§ Task directions: Set out the lines below as a numbered list, leaving out the blank lines and the pictures.

§ Material for this exercise:

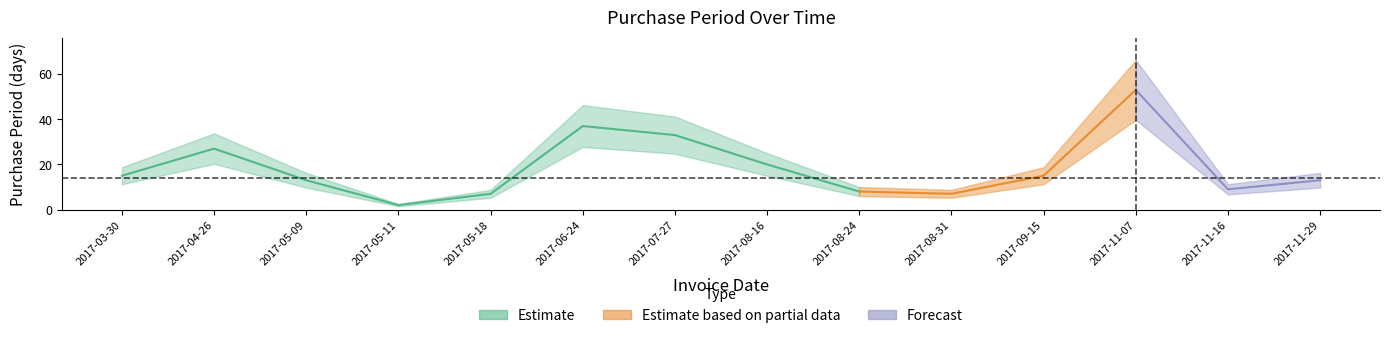

List the labels in order of value, smallest first.

2017-05-11, 2017-05-18, 2017-08-31, 2017-08-24, 2017-11-16, 2017-05-09, 2017-11-29, 2017-03-30, 2017-09-15, 2017-08-16, 2017-04-26, 2017-07-27, 2017-06-24, 2017-11-07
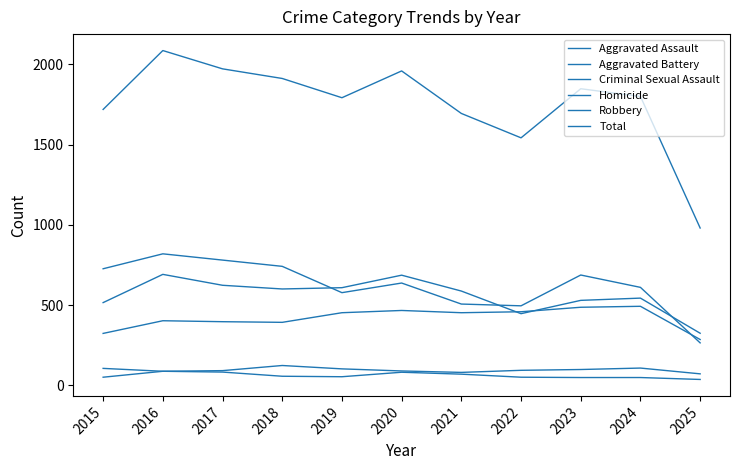

Which series changed the most between 2015 and 2025?

Total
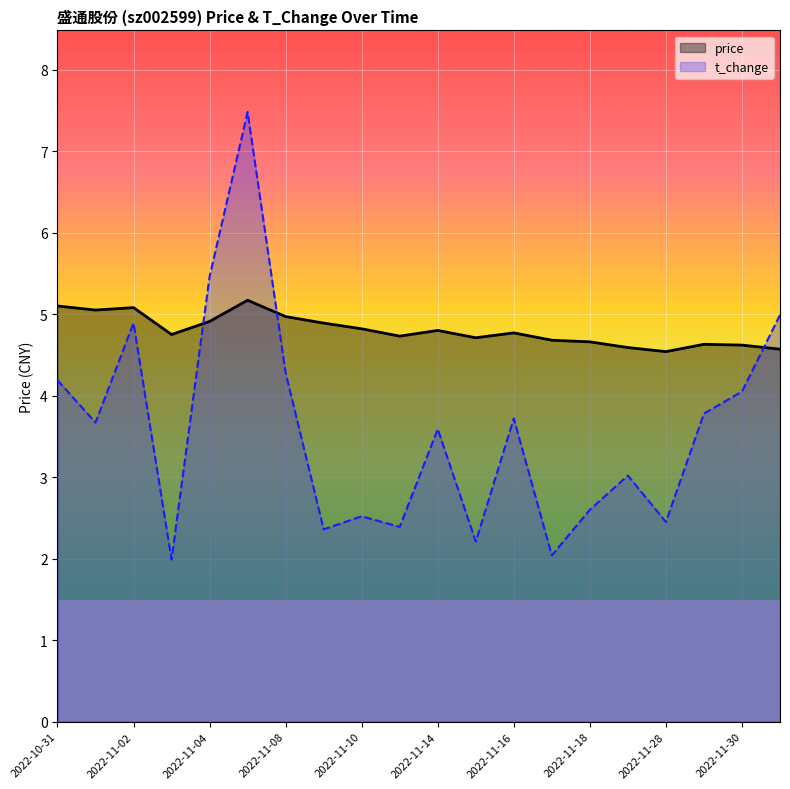

Which series has the largest range (max minus min)?

t_change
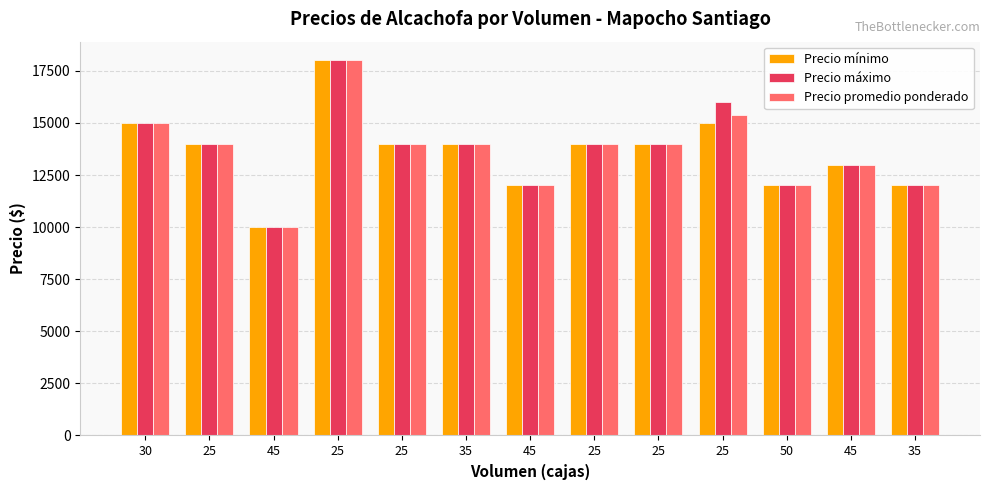

Count the number of categories in the chart.

13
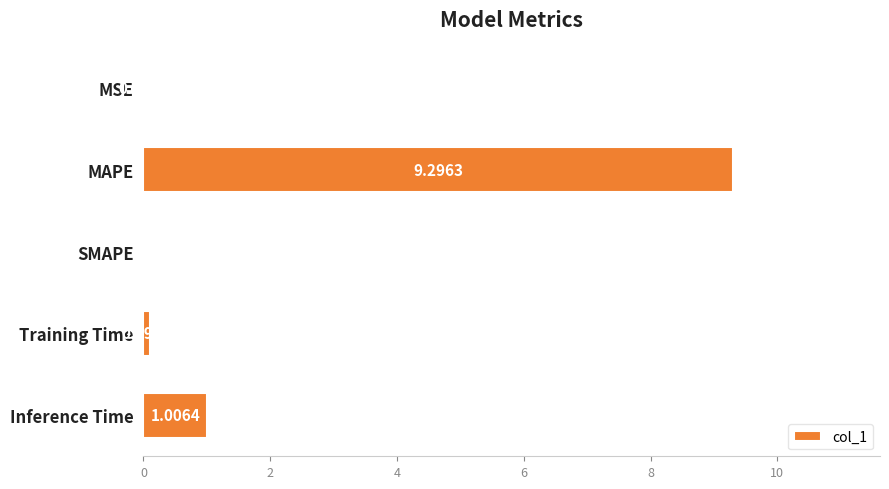

What is the change in value from MSE to MAPE?

+9.3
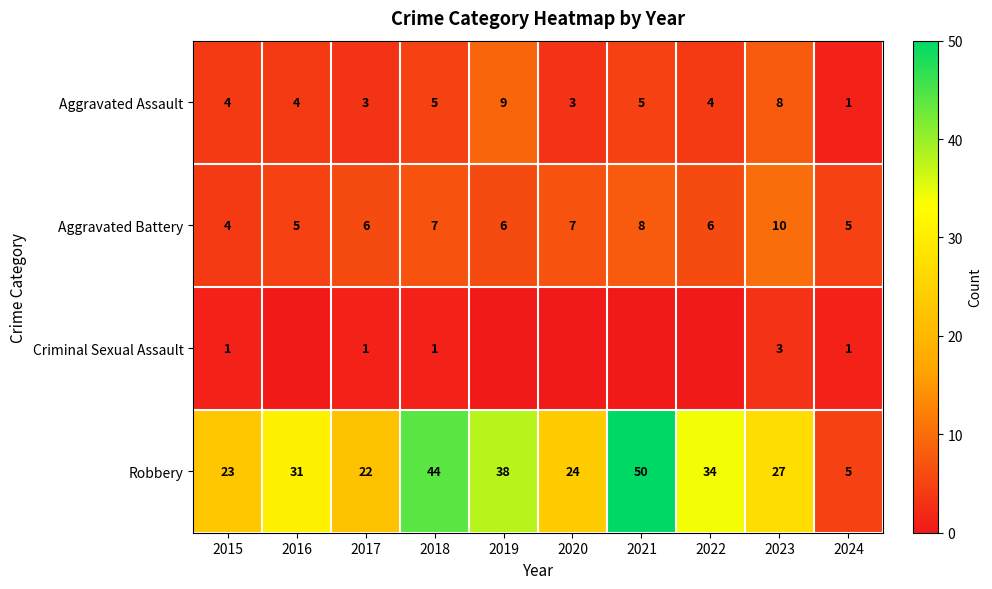

Read the Aggravated Battery value at 2020.

7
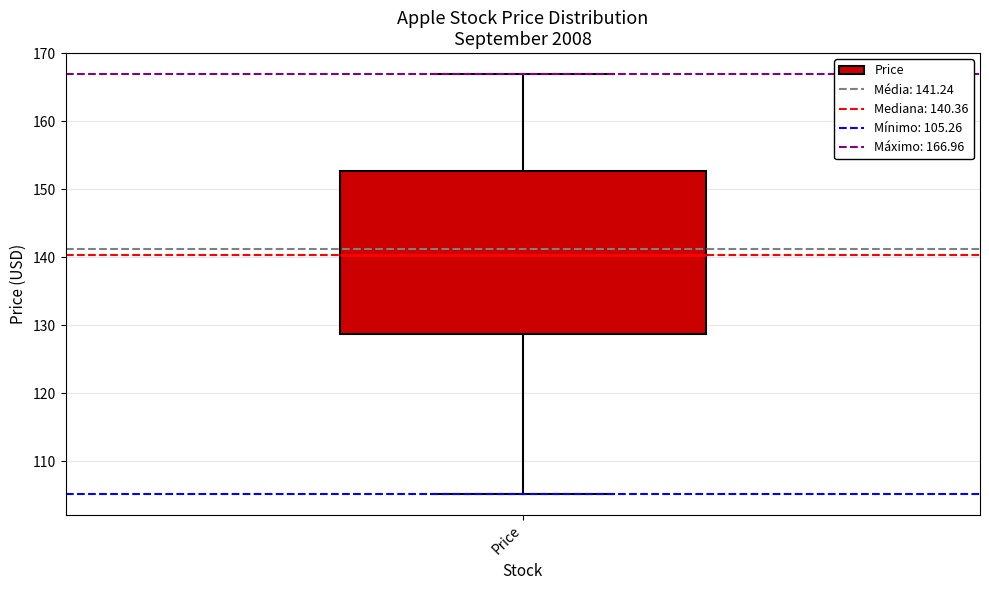

Transcribe this box plot: give where the median line is, the range the box spans, and where the two whiskers end, as read against the y-axis. The values are not printed on the chart, so give them approximately, as read against the axis.

median 140, box 129 to 153, whiskers 105 to 167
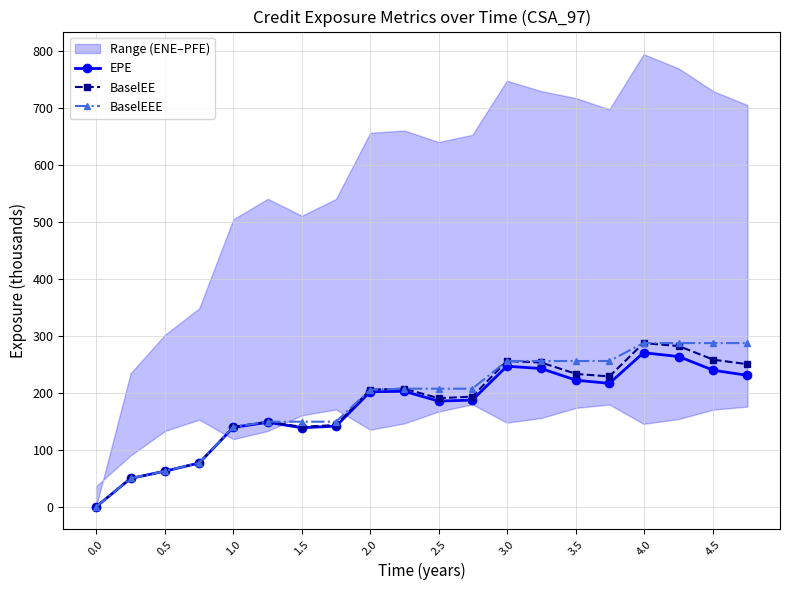

The value of BaselEE at 0.0 is 0.0. True or false?

True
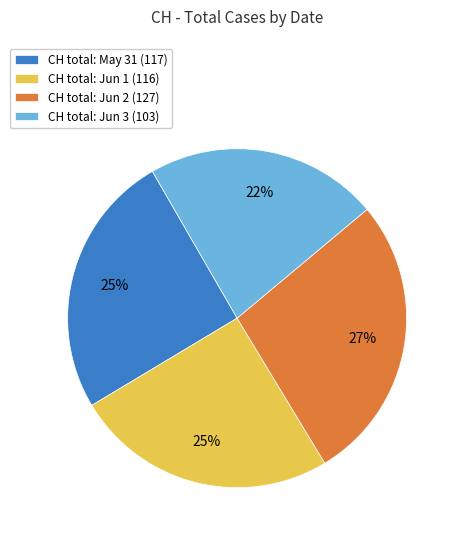

How many slices are in this pie chart?

4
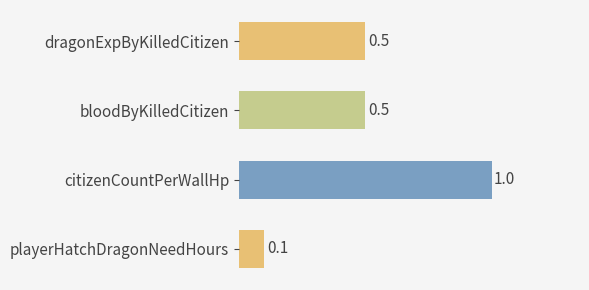

What is the sum of all values?

2.1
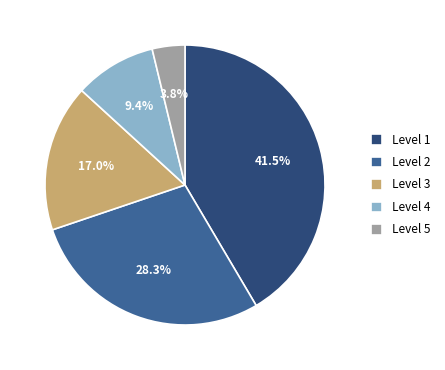

Does Level 4 account for over 50% of the chart?

No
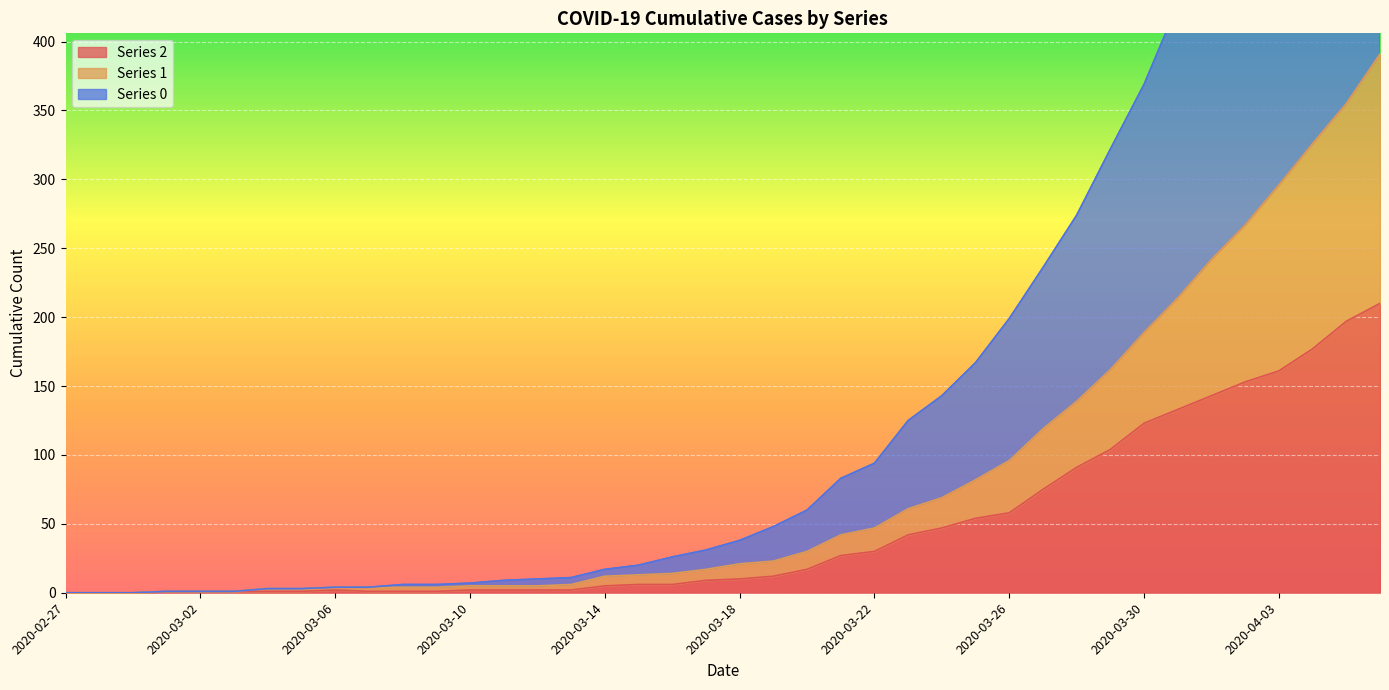

What is the greatest value displayed?

744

§ Answer section:
1. List the labels in order of value, smallest first.
2. 2017-05-11, 2017-05-18, 2017-08-31, 2017-08-24, 2017-11-16, 2017-05-09, 2017-11-29, 2017-03-30, 2017-09-15, 2017-08-16, 2017-04-26, 2017-07-27, 2017-06-24, 2017-11-07
3. Which series changed the most between 2015 and 2025?
4. Total
5. Which series has the largest range (max minus min)?
6. t_change
7. Count the number of categories in the chart.
8. 13
9. What is the change in value from MSE to MAPE?
10. +9.3
11. Read the Aggravated Battery value at 2020.
12. 7
13. Transcribe this box plot: give where the median line is, the range the box spans, and where the two whiskers end, as read against the y-axis. The values are not printed on the chart, so give them approximately, as read against the axis.
14. median 140, box 129 to 153, whiskers 105 to 167
15. The value of BaselEE at 0.0 is 0.0. True or false?
16. True
17. How many slices are in this pie chart?
18. 4
19. What is the sum of all values?
20. 2.1
21. Does Level 4 account for over 50% of the chart?
22. No
23. What is the greatest value displayed?
24. 744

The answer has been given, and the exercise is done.